Infrastructure financing Prudential Requirements

The relevant prudential requirements as recommended by the RBI regarding infrastructure financing are as follows:

Prudential credit exposure limits: Credit exposure to borrowers belonging to a group may exceed the exposure norm of 40 percent of the bank’s capital funds by an additional 10 percent (i.e. up to 50 percent), provided the additional credit exposure is on account of extension of credit to infrastructure projects. Credit exposure to a single borrower may exceed the exposure norm of 15 percent of the bank’s capital funds by an additional 5 percent (i.e. up to 20 percent) provided the additional credit exposure is on account of infrastructure.

Assignment of risk weight for capital adequacy: Banks may assign a concessional risk weight of 50 percent for capital adequacy purposes on investment in securitized paper pertaining to an infrastructure facility, subject to compliance with the following conditions:

1) Conditions as specified above for financing pre-members equity.
2) The infrastructure facility should generate income / cash flows, which would ensure servicing /repayment of the securitized paper.
3) The securitized paper should be rated at least ‘AAA’ by the rating agencies, and the rating should be current and valid.
4) The rating will be deemed to be current and valid if it is not more than one month old on the date of opening of the issue, the rating rationale from the rating agency is not more than one year old on the date of opening of the issue, and the rating letter and the rating rationale is a part of the offer document. In the case of secondary market acquisitions, the ‘AAA’ rating of the issue should be in force and confirmed from the monthly bulletin published by the respective rating agency.
5) The securitized paper should be a performing asset in the books of the investing / lending institution.

Asset liability management: The long term financing of infrastructure projects may lead to asset liability mismatches, particularly when such financing is not in conformity with the maturity profile of a bank’s liabilities. Banks would, therefore, need to exercise due vigil on their asset liability position to ensure that they do not run into liquidity mismatches on account of lending to such projects.

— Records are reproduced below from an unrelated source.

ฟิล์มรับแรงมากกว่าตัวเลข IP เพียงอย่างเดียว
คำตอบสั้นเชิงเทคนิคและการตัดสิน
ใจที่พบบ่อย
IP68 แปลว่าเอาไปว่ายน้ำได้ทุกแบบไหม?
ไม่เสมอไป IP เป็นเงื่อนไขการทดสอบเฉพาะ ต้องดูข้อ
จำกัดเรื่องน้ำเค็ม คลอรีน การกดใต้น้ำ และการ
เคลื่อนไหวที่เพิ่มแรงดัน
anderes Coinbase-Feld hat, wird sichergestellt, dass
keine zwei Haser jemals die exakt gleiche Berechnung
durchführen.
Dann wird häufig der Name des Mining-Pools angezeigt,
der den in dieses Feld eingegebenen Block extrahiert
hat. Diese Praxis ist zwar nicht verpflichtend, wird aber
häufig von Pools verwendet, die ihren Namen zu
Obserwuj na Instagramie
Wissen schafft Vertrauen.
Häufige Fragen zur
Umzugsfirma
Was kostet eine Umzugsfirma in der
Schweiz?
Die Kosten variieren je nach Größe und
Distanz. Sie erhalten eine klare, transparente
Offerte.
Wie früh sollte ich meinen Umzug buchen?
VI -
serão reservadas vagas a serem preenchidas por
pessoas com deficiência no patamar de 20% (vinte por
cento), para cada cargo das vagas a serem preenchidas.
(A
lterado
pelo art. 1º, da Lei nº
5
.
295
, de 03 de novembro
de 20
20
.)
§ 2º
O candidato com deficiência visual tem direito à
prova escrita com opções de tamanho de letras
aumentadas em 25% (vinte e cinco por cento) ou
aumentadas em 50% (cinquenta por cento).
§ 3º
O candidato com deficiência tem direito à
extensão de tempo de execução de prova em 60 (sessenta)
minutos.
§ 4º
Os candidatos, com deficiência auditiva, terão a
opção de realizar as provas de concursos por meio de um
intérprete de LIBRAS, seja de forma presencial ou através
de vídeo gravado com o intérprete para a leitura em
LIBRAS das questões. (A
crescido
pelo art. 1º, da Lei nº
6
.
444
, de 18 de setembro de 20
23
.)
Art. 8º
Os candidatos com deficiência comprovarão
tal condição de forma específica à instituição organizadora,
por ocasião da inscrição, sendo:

Administrative arrangements: Timely and adequate availability of credit is the pre-requisite for successful implementation of infrastructure projects. Banks / FIs should, therefore, clearly delineate the procedure for approval of loan proposals and institute a suitable monitoring mechanism for reviewing applications pending beyond the specified period. Multiplicity of appraisals by every institution involved in financing, leading to delays has to be avoided and banks should be prepared to broadly accept technical parameters laid down by leading public financial institutions. In the same manner, setting up a mechanism for continuous monitoring of the project implementation will ensure that the credit disbursed is utilized for the purpose for which it was sanctioned.

Recent Developments:

In the budget announcements made by the finance minister, a new concept in infrastructure financing has been introduced. This is called public private partnership for infrastructure funding. According to the new concept, public investment in an infrastructure project will be critical while the private sector will be encouraged to participate in a big way through some innovative moves. This implies that public money will be leveraged more meaningful through private partnership. This arrangement will facilitate a more equitable risk sharing by the government with the private sector.